- TU TAREA -
Edita el fragmento sobre Piratas del Caribe que figura más abajo: reprodúcelo comenzando por "Lo barroco contemporáneo" y continuando hasta "críticos quisieron ver.", con "videogame" sustituido por "videojuego".

- FRAGMENTO SELECCIONADO -
-----
Piratas del Caribe, el cofre de la muerte

Lo barroco contemporáneo
Piratas del Caribe 2. El cofre del hombre muerto

Por María Lorenzo

Pirates of the Caribbean: Dead Man's Chest no sólo fue un gran entretenimiento. Detrás de este gran éxito del 2006 hay mucha tela para cortar: Desde su apego a la tradición del cine de piratas hasta su lógica de videogame, las aventuras de Jack Sparrow merecen revisarse más allá del simple blockbuster que muchos críticos quisieron ver.

¿Recuerdan ustedes a Burt Lancaster en Su majestad de los mares del Sur (His Majesty O’Keefe. Byron Haskin. 1954), sonriendo a cámara con su dentadura inmaculada y diciendo, "No crean todo lo que vean, sino sólo la mitad de lo que vean"? Al igual que las atléticas cabriolas de Lancaster, la acción de Piratas del Caribe 2. El cofre del hombre muerto (Pirates of the Caribbean 2. Dead Man’s Chest. Gore Verbinski, 2006) responde a la voluntad de fundar el espectáculo forzando todo lo creíble, haciendo del entretenimiento un todo inseparable de la originalidad visual. En esta eficaz pieza del cine de evasión, donde confluyen de singular manera barroquismo, piratas e infografía, se genera un subtexto peculiar, velado y heterogéneo, que emerge distraídamente sobre la rica superficie del relato cinematográfico —es decir, lo puramente visual, el efecto brillante—, la parte más gozosa para los sentidos que se adhiere al mismo umbral del razonamiento, sin entrar en contradicción con él.
-----
- CONTENIDO DEL LISTADO -

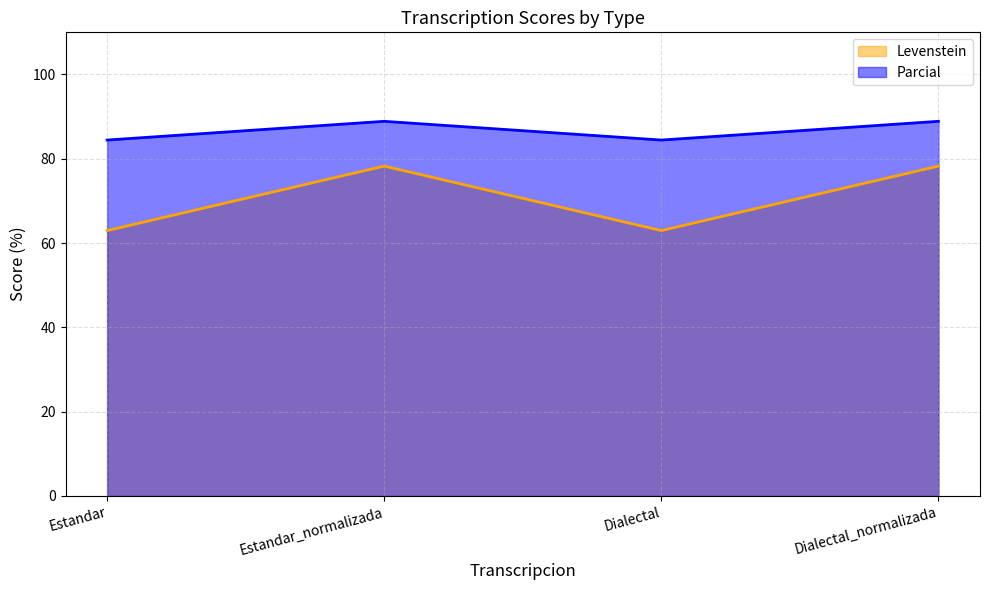

In Parcial, how many points are higher than both neighbors (excluding endpoints)?

1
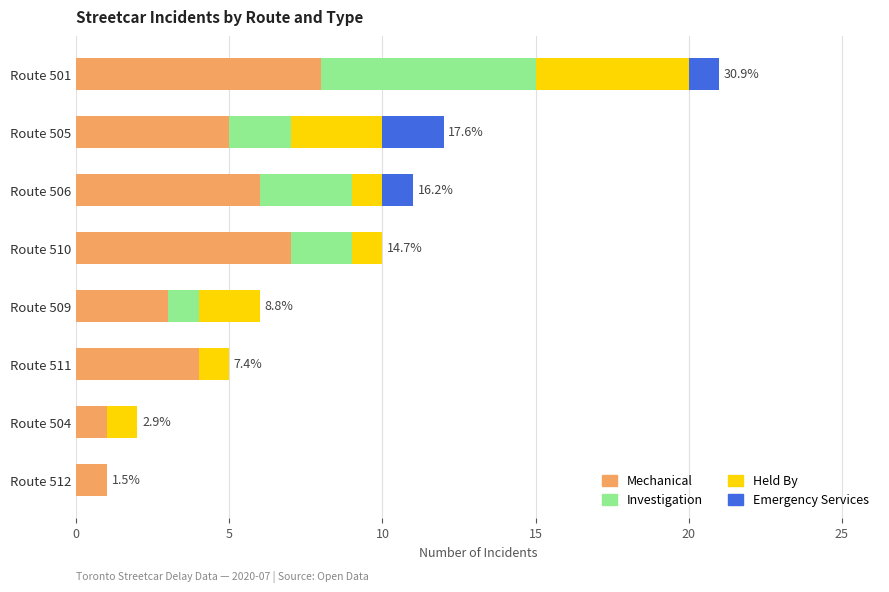

At which category is the sum across all series the highest?

Route 501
-----
- RESULTADO OBTENIDO -
Lo barroco contemporáneo
Piratas del Caribe 2. El cofre del hombre muerto

Por María Lorenzo

Pirates of the Caribbean: Dead Man's Chest no sólo fue un gran entretenimiento. Detrás de este gran éxito del 2006 hay mucha tela para cortar: Desde su apego a la tradición del cine de piratas hasta su lógica de videojuego, las aventuras de Jack Sparrow merecen revisarse más allá del simple blockbuster que muchos críticos quisieron ver.